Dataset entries
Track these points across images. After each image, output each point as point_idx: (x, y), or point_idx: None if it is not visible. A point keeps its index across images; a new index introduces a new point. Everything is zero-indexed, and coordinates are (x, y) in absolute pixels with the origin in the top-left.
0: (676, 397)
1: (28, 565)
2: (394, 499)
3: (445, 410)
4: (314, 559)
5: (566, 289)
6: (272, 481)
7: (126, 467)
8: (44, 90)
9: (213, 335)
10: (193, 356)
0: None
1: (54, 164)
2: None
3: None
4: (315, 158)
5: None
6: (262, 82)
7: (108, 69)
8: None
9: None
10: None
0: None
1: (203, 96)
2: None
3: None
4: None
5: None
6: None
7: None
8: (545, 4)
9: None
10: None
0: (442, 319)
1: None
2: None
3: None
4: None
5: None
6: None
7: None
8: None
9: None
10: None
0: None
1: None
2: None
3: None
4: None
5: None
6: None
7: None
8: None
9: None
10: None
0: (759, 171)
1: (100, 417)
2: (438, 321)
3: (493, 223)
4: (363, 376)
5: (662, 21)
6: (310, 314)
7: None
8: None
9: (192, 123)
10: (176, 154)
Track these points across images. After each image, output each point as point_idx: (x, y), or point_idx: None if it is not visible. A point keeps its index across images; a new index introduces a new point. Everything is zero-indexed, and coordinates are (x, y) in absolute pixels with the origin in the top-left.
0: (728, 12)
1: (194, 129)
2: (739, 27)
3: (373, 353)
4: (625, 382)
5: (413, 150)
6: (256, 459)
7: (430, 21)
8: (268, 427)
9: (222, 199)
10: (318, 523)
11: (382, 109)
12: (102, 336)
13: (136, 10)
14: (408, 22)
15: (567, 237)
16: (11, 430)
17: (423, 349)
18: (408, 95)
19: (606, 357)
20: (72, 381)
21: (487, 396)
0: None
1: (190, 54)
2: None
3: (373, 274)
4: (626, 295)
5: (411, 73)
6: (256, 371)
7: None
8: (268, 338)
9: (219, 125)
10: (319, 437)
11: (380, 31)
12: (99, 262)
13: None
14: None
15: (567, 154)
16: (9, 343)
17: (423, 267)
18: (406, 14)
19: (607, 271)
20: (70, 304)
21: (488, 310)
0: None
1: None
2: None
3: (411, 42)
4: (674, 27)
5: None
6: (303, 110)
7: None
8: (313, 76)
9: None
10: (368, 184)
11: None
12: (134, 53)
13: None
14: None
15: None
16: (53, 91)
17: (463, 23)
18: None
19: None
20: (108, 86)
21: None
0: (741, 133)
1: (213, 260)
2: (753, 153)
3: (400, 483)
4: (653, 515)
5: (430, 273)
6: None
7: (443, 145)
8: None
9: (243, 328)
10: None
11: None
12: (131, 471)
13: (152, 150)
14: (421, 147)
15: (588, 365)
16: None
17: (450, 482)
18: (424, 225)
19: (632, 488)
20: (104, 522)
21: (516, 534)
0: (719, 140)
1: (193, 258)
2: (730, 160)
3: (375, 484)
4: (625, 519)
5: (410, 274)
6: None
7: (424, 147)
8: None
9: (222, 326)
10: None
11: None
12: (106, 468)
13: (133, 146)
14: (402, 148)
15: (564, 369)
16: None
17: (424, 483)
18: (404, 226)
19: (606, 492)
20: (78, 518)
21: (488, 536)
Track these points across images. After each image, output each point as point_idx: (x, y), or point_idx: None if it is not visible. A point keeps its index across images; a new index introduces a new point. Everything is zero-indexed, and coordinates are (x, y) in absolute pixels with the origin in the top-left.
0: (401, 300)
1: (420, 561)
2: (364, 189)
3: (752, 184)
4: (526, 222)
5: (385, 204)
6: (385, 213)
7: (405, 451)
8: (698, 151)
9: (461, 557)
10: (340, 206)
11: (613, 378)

__WHAT THE EXERCISE ASKS__:
Copy the rows word for word, starting at the very beginning and ending with the line that contains "1: (28, 565)".

__REPLY TO THE EXERCISE__:
Track these points across images. After each image, output each point as point_idx: (x, y), or point_idx: None if it is not visible. A point keeps its index across images; a new index introduces a new point. Everything is zero-indexed, and coordinates are (x, y) in absolute pixels with the origin in the top-left.
0: (676, 397)
1: (28, 565)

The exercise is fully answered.